We have been suffering from the Cinderella syndrome. As girls, we are assured that we will meet our prince charming and live happily ever after. Unfortunately, many marriages don’t lead to happiness, but rather are a beginning of a long war between the sexes.
The reason: Even in the 21st century, we still have rules and laws that are governed by ancient laws dating back to the stone age. We call ourselves progressive but still carry the regressive mindset, especially when it comes to marriages and women!
As a woman, you are supposed to behave in a way that is acceptable to the patriarchal society.
Our society doesn’t accept strong and independent women, who ask tough, meaningful, and real questions. When I met men during Rishta meetings, I realized how true it was.
How my simple, straightforward questions hurt their shallow egos so much that they labeled me as characterless.
After meeting prospective grooms, I noticed that men were only interested in questions about whether I know household duties, whether I would respect his family, whether I would meet his expectations of a life partner, and what were my favorite movies?
They didn’t even bother to ask if I had any passions or what were my dreams or what I wanted to do in my career?
Needless to say, these men were more than happy to be married to a girl who is decent-looking, has a decent income, and belongs to a respectable family. Even though I easily met their ‘not so difficult’ criteria, I refused. I said no as I felt there was something critically missing from the whole procedure – the need to ask the ‘right questions’; the need to be honest and upfront!
But sadly, my honesty and desire to be upfront got me the label of characterless. But, I have no regrets. Because rather than being with the wrong person, I chose to ask those tough questions to be with someone who deserves me. So, here are some of the uncomfortable questions that I asked to be sure that my arranged marriage doesn’t turn into a living nightmare.
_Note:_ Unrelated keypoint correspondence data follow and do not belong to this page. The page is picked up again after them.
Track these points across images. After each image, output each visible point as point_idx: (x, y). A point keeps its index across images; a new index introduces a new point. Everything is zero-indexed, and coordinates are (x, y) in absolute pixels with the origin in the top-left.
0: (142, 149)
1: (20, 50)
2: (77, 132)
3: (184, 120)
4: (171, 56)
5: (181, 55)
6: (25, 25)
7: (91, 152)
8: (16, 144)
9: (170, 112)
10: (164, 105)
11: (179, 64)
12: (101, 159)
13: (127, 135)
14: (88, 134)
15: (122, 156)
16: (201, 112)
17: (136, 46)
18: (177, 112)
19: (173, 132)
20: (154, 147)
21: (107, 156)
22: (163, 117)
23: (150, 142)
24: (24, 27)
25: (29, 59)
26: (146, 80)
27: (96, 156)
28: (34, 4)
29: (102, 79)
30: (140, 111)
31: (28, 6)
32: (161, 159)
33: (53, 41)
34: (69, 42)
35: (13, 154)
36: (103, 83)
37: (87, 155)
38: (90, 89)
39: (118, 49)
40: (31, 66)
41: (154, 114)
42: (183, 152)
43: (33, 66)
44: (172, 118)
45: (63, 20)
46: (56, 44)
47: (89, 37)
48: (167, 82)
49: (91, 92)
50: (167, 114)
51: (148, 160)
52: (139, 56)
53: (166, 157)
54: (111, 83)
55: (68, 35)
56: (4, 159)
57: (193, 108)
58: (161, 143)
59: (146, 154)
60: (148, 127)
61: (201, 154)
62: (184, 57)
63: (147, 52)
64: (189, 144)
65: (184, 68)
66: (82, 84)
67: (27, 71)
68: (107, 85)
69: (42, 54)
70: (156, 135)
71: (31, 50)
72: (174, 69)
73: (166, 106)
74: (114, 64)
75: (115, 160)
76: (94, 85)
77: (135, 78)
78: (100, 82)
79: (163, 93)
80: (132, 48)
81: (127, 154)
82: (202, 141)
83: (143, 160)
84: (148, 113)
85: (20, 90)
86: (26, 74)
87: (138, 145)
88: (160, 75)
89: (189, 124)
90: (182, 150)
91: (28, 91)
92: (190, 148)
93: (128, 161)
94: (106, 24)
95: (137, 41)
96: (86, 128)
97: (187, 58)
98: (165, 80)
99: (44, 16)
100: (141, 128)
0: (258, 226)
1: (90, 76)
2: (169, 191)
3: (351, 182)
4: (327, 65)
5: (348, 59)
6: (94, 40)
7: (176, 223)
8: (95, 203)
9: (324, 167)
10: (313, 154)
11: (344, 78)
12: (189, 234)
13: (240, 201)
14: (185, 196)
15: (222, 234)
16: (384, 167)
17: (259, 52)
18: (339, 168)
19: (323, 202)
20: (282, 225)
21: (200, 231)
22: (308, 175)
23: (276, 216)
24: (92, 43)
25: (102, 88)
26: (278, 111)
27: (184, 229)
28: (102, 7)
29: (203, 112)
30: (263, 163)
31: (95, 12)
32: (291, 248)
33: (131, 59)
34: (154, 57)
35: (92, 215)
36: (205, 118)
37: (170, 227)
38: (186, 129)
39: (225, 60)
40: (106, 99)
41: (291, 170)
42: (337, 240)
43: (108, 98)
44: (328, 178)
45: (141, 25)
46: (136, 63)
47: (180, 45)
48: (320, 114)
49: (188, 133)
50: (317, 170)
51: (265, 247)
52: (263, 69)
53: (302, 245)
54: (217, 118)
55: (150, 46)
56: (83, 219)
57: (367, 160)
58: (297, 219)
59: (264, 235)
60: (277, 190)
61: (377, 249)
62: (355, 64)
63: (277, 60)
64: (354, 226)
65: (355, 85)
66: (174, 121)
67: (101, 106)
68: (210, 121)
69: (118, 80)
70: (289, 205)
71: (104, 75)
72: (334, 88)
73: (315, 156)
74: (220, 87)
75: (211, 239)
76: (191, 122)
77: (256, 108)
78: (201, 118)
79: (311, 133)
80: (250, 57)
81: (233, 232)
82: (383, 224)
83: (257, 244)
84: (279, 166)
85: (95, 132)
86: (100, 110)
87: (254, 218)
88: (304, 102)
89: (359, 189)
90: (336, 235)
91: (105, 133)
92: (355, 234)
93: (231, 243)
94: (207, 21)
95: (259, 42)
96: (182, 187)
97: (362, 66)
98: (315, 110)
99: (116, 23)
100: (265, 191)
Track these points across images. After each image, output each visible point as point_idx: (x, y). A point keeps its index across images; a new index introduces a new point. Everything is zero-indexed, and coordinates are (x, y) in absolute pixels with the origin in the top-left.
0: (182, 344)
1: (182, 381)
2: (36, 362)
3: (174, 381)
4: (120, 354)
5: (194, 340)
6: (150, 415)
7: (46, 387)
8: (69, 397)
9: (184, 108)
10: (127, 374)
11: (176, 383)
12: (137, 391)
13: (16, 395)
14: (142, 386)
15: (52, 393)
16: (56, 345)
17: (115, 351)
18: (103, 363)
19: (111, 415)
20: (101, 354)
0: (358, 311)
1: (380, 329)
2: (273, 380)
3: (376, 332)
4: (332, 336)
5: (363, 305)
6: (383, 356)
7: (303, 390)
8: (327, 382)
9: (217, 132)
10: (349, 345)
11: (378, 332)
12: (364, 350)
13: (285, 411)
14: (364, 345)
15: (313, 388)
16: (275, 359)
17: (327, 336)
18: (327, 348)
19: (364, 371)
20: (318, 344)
Tough Questions That Society Doesn’t Want Any Girl To Be Asking, But Every Girl Should
- My Life, My Choice: Will you be cool with me wearing a short dress, swim shorts, or even a bikini after marriage?
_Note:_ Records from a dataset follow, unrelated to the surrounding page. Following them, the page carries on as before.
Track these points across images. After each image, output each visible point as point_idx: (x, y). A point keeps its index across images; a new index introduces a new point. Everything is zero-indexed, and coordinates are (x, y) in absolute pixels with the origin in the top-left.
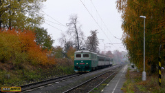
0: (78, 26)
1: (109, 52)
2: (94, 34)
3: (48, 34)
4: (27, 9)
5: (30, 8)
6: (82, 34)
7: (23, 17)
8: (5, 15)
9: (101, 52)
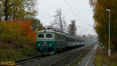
0: (62, 17)
1: (84, 36)
2: (73, 22)
3: (41, 23)
4: (26, 5)
5: (28, 4)
6: (65, 23)
7: (23, 11)
8: (11, 10)
9: (78, 35)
- Career Vs. Marriage: As a boy, you will never be asked to make a choice between career or marriage, career or parenthood, and I won’t either. Would you be okay with that? Just because I am a woman, I don’t want you to assume that I would be ready to sacrifice my career!
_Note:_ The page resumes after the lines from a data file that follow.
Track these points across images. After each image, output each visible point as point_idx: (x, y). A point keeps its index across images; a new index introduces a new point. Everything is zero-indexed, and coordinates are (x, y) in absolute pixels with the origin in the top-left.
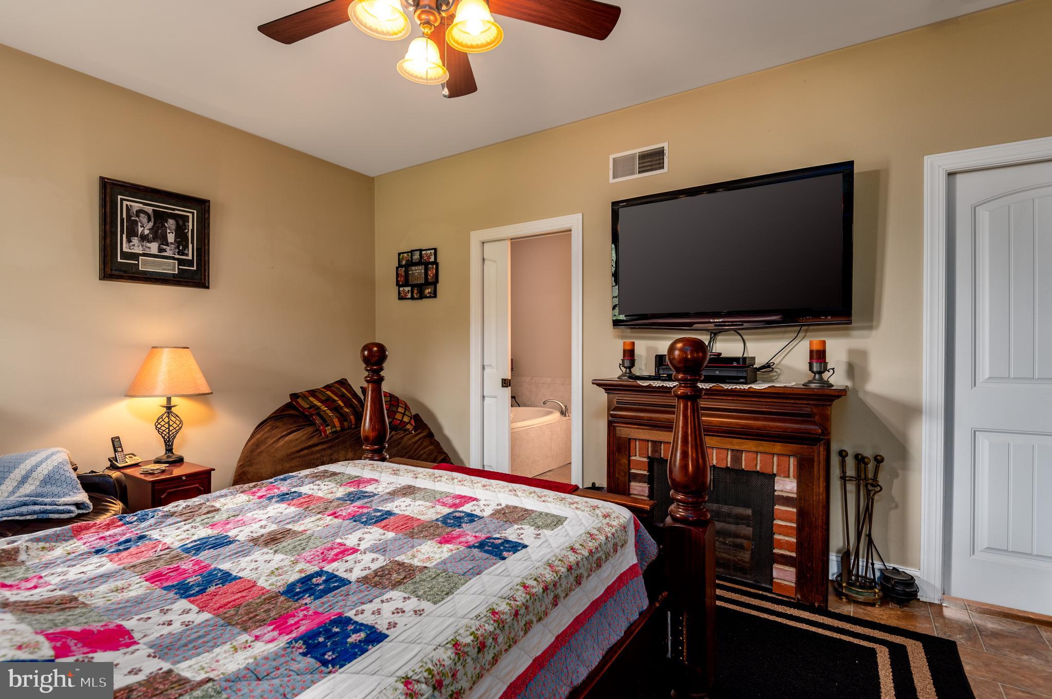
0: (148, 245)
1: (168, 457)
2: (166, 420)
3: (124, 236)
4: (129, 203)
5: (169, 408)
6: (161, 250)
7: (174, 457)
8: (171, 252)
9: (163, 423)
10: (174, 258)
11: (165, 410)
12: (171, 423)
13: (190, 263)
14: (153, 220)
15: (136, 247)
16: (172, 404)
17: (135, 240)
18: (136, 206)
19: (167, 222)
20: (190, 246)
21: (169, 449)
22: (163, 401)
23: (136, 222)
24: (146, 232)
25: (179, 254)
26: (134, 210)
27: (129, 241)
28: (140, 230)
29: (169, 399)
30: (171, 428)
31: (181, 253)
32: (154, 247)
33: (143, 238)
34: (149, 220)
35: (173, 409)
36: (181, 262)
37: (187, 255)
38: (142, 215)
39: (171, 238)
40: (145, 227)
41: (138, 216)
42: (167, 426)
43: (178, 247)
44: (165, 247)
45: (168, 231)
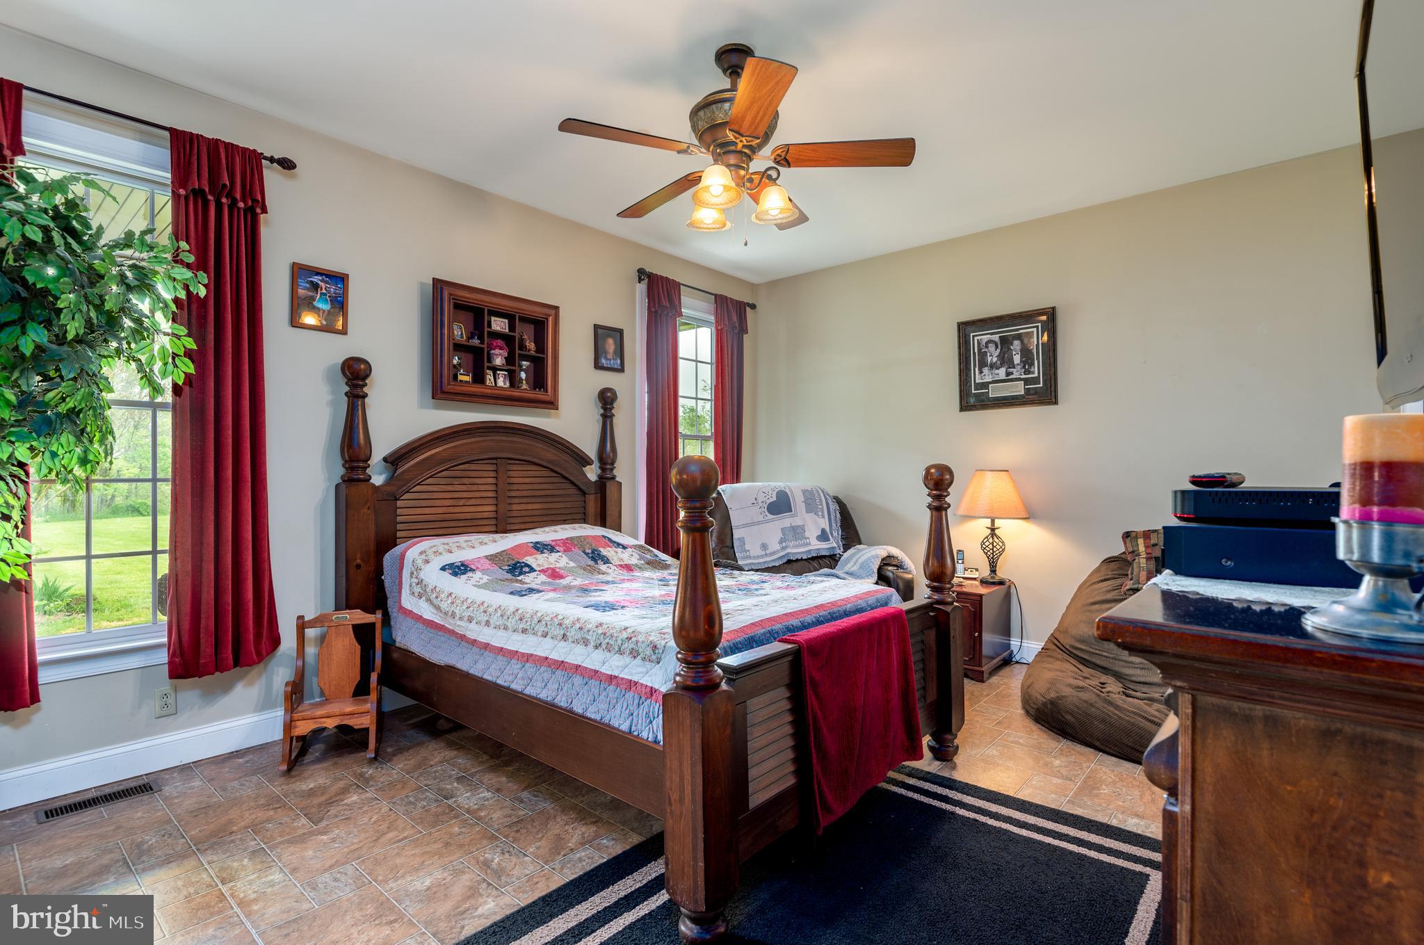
0: (997, 371)
1: (992, 578)
2: (991, 540)
3: (977, 369)
4: (979, 338)
5: (993, 530)
6: (1008, 374)
7: (997, 578)
8: (1017, 374)
9: (987, 544)
10: (1019, 379)
11: (989, 531)
12: (995, 544)
13: (1036, 381)
14: (999, 346)
15: (987, 376)
16: (996, 526)
17: (986, 370)
18: (985, 338)
19: (1012, 344)
20: (1036, 362)
21: (993, 571)
22: (988, 522)
23: (986, 352)
24: (995, 360)
25: (1025, 374)
26: (984, 343)
27: (981, 372)
28: (989, 359)
29: (993, 522)
30: (995, 549)
31: (1027, 372)
32: (1002, 373)
33: (993, 366)
34: (997, 347)
35: (996, 531)
36: (1027, 381)
37: (1033, 373)
38: (990, 345)
39: (1017, 359)
40: (993, 355)
41: (987, 347)
42: (991, 546)
43: (1024, 367)
44: (1011, 370)
45: (1014, 353)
- Money Matters, But Does Gender? What if after few years, I started earning more than you or have more promotions than you, what is your take on it? What do you think about saving money versus growing money?
- Happily Separated Or Unhappily Married: At some phase in our life, if we are not happy, what would you suggest: Do we separate or do we have to carry on the charade of husband and wife for the rest of our lives?
- Motherhood Is A Choice: After marriage, I don’t want a child for at least two years. But, what if I get pregnant and I am not ready for it. What would you suggest? (What is your take on abortion and the right of a woman owning her body?)
- Also On Motherhood: What would we do if we couldn’t have kids in the future? And, rather than going with IVF or surrogacy, I would like to go for adoption! Would that be fine with you!
- Health Check-ups Before Marriage: What are your thoughts on a general health checkup before marriage, and can we talk to the doctor about family planning together?
- Women & Abuse: What you would do if a situation arose where I’ve been molested or groped? How do you suggest we handle that situation? If you ever feel that I am being disrespected in the house or outside the house, how would you handle it? There would be times when I don’t want to do things that our traditions or families would suggest. How do you think we should handle that situation?
- Sexuality: The Taboo Topic: What are your thoughts on women’s sexuality and their place in the bedroom?
- Equal Marriage Is Non-Negotiable: Yes, I know cooking, ironing, and washing, but do you? What are your thoughts on being a feminist? What do you think when a woman calls herself a feminist? (a guy almost threw food on my face for asking this question)
Needless to say, my parents were unaware of these questions. But I had no idea that if I asked these questions, guys would twist the truth and tell their parents. As a result, a few furious mothers called my parents and branded me as a scumbag. They said that no respectable family would accept me into their home as their daughter-in-law. One guy’s mother was so flabbergasted that she claimed the women in their household do not ask any questions to men, and that I am a porn star because I asked an intimate question.
My father stood by me and said that if their son couldn’t answer awkward questions, he was certain that they wouldn’t be able to handle difficult situations in the future. He would rather have an unmarried daughter than marry her to a man who couldn’t accept a strong woman asking questions.
After a few random phone calls, I had to tell my father about the questions. Yes, he was surprised, but he didn’t stop me from asking them.
Before meeting my husband, I met twenty possible matches. Needless to say, the majority of them chose not to answer those questions and ended the meeting abruptly. However, there were few who respectfully listened and shared their thoughts.
Dear Women, Don’t shy away from asking rational & important questions. People may label you as characterless or shameless or unsanskaari, but don’t be scared. Let’s not inherit the silence of our mothers and accept whatever happens in a marriage lying down. Don’t rely on stars and kundali for your future. Create your own destiny!